Last week, in a speech in Hong Kong, the president of the Federal Reserve Bank of New York, Timothy F. Geithner, said greater attention needed to be paid to the margin requirements and risk controls in dealings with hedge funds...

The Fund of Hedge Funds at Morgan Stanley presumably sent a dozen people to do due diligence at Amaranth before it invested its bit of a billion in Amaranth. It's unclear what more Tim Geithner and his people could do. And Amaranth's problems are not related to exposure to systemic or systematic risk.

What did go wrong with Amaranth? If the numbers reported are correct, Amaranth lost $5 billion in less than two weeks.

Natural gas is traded in contracts of 10 billion BTUs--the rough equivalent in energy of 1700 barrels of oil. (One BTU is the amount of energy to raise 1 pound of water 1 degree fahrenheit.) Natural gas is priced in dollars-and-cents per million BTUs. So Morgenson and Anderson's fall in the spread from $2.50 to $0.75 is a reduction of $17,500 per contract. To lose five billion requires that you have been long 290,000 March and short 290,000 April contracts--a notional principle equivalent to three days' worth of the world's total energy consumption.

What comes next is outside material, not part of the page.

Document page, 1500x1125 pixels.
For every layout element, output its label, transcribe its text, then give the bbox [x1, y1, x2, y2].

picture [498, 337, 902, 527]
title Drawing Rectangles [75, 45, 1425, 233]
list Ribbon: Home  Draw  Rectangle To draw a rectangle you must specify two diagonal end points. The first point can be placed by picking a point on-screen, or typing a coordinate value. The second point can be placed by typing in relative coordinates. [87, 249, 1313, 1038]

My suspicion is that there was a "valuation issue." That Amaranth was such a big player in this market that the current spread was simply what Amaranth had made its last trades it. And so if its traders wanted to make it look good on any particular day, all they had to do was buy a little more March gas at a higher price and sell a little more April gas at a lower price, mark their total positions to the market in which they are price setters--and voila! Big profits!

Whether the people doing this knew what they were doing--and whether their bosses knew what they were doing--and whether this is what they were doing--these are all open questions.'

But Nicholas Leeson's $1 billion loss betting on NIKKEI derivatives has now been eclipsed.

The world uses about 1 quadrillion BTUs of energy a day.